Given data
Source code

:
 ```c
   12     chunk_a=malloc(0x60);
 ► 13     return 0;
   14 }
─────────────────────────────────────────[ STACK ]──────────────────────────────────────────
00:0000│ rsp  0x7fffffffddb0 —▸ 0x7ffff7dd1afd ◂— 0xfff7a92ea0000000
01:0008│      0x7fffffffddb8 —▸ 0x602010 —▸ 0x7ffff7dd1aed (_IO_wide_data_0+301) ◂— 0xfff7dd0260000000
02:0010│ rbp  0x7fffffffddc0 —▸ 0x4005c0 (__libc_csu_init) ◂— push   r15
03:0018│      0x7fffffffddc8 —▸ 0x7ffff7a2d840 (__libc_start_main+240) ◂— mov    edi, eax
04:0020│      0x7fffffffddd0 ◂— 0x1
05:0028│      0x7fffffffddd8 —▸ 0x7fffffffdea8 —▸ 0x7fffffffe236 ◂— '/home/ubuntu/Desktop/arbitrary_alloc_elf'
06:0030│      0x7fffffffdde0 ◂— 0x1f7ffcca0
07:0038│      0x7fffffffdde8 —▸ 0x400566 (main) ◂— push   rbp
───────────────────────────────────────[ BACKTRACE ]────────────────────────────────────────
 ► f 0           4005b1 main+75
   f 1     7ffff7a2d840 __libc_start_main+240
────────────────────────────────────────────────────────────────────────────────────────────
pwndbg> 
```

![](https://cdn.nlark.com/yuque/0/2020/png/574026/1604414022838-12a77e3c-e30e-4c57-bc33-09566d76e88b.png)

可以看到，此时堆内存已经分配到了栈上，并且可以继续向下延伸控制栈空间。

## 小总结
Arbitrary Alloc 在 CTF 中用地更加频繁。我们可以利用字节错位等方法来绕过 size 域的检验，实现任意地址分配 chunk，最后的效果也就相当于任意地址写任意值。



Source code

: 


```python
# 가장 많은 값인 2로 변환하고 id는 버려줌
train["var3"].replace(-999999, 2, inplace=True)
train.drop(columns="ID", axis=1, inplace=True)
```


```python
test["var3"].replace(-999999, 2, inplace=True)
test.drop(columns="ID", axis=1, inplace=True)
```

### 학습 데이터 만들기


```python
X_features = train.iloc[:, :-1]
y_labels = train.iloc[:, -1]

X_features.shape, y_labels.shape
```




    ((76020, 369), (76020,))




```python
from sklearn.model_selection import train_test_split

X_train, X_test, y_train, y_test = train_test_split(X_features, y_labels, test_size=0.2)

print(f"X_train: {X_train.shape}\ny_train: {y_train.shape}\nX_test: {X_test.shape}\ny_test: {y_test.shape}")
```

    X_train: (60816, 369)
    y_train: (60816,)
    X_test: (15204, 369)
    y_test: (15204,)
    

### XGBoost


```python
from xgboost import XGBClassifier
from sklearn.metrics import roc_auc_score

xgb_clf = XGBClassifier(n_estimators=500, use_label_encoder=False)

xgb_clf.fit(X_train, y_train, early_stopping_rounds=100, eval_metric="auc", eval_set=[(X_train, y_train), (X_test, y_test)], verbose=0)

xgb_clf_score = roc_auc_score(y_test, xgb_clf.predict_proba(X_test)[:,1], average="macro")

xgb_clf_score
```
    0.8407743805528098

Try it
Filter the data, keeping only the lines that contain "columns".

Task answer
train.drop(columns="ID", axis=1, inplace=True)
test.drop(columns="ID", axis=1, inplace=True)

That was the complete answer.